The largest variant of Airbus’ A350 XWB family, the A350-1000, is certified to carry up to 480 passengers. However, for the sake of the comfort and well-being of customers who will be traveling for 20 hours, Qantas chose a cabin with only 238 seats, including six in first class, 52 in business class, 40 in Premium Economy and 140 in Economy. “I think the real differentiator for passengers in the back of the aircraft is going to be the soft product or forms of entertainment,” Ian Petchenik, host of the AvTalk aviation podcast told CNN.
Those in first or business class will have a more comfortable trip, but Qantas also had the “back of the line” passengers in mind. The pitch in Premium Economy will be 40 inches (1.01 meters), which is quite generous for an economy seat, even for those with the “premium” designation. In conventional Economy, the seats will have a pitch of 33 inches (83.8 centimeters).
According to CNN, Qantas will likely choose the best economy seats from the top design and engineering firms, like Recaro or Collins Aerospace.
They will have seat foams covered by special fabrics, a substantial amount of recline, a substantial headrest, under seat footrest, and in Qantas’ case a small foot hammock.
The main cabin solution created by Qantas to reduce passenger wear and tear during long periods of confinement on the plane is what it calls the “Well-being Zone,” which will be accessible to all travelers on board. This is a dedicated space in the aircraft cabin for occupants to move around during their journey.
Australia is like a piece of the West located in the East. In other words, it is a country that is far away from the major commercial and tourist centers located in the Western hemisphere. Currently, connecting these two regions by air requires at least one connection, such as flights from Sydney to London and New York.
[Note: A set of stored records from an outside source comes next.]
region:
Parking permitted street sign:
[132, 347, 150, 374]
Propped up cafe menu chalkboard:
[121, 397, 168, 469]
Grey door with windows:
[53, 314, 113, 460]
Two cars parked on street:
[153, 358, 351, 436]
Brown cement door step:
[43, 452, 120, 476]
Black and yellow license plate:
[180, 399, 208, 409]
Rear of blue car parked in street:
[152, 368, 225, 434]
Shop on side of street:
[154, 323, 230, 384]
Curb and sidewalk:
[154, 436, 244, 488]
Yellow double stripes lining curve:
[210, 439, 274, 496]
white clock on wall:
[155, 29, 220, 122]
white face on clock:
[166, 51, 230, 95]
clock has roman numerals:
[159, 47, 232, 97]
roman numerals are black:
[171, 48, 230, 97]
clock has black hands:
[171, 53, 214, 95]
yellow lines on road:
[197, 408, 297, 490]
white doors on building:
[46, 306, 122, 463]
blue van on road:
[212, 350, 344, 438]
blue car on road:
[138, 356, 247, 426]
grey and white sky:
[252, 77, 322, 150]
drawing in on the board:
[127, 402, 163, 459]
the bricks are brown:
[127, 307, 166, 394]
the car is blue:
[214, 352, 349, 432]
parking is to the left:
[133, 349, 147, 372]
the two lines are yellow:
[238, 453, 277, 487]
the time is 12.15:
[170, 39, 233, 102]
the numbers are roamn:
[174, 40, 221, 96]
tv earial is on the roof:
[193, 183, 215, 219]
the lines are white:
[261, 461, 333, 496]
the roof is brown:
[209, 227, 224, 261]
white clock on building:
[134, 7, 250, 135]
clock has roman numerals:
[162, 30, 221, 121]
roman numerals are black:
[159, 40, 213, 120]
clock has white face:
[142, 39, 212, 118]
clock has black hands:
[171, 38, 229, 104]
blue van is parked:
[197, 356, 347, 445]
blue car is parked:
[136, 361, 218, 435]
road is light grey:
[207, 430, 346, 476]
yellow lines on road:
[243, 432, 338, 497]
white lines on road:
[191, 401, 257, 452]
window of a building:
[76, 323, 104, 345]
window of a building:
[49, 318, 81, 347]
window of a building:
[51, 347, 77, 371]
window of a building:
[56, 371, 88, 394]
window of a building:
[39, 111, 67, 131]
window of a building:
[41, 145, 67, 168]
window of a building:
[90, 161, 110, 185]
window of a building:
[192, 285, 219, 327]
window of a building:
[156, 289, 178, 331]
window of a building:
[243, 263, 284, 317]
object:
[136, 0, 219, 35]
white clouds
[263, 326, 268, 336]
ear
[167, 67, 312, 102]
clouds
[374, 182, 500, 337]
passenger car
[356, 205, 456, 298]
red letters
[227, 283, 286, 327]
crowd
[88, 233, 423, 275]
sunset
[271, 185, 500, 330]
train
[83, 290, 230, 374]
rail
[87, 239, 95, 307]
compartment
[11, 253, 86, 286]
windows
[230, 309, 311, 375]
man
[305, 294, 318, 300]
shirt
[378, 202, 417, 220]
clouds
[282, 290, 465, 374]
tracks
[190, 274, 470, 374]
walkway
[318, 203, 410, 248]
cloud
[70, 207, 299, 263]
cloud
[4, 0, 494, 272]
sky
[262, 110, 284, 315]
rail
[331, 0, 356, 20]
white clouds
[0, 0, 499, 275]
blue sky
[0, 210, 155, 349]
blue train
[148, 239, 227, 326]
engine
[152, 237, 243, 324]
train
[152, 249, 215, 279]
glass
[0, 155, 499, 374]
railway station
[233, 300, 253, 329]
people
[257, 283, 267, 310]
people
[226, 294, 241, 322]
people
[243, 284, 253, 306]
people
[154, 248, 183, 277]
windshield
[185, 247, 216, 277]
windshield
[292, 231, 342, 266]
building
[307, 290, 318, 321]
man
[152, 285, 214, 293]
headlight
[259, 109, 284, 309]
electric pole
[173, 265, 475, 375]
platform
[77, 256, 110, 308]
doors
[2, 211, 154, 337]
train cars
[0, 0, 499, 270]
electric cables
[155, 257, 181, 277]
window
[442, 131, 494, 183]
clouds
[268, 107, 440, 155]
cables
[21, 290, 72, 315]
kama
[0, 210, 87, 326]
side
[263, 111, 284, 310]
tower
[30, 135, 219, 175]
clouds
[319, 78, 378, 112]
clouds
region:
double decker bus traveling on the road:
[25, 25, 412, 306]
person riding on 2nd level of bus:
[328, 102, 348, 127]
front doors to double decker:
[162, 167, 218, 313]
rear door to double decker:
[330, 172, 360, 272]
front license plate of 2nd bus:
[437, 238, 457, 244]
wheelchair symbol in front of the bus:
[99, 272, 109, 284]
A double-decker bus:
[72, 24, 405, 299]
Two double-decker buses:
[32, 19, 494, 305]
With the implementation of Project Sunrise, Qantas expects to reduce the flight time for those traveling to and from Australia to the other side of the world by up to four hours compared to one or more stopovers. In addition, the company also guarantees that all operations under Project Sunrise will be carbon neutral, with all emissions offset.
For Qantas Group CEO Alan Joyce, the ultra-long routes will make any city in the world just one flight away from Australia. “It is the last frontier and the final solution to the tyranny of distance that has traditionally challenged travel to Australia.”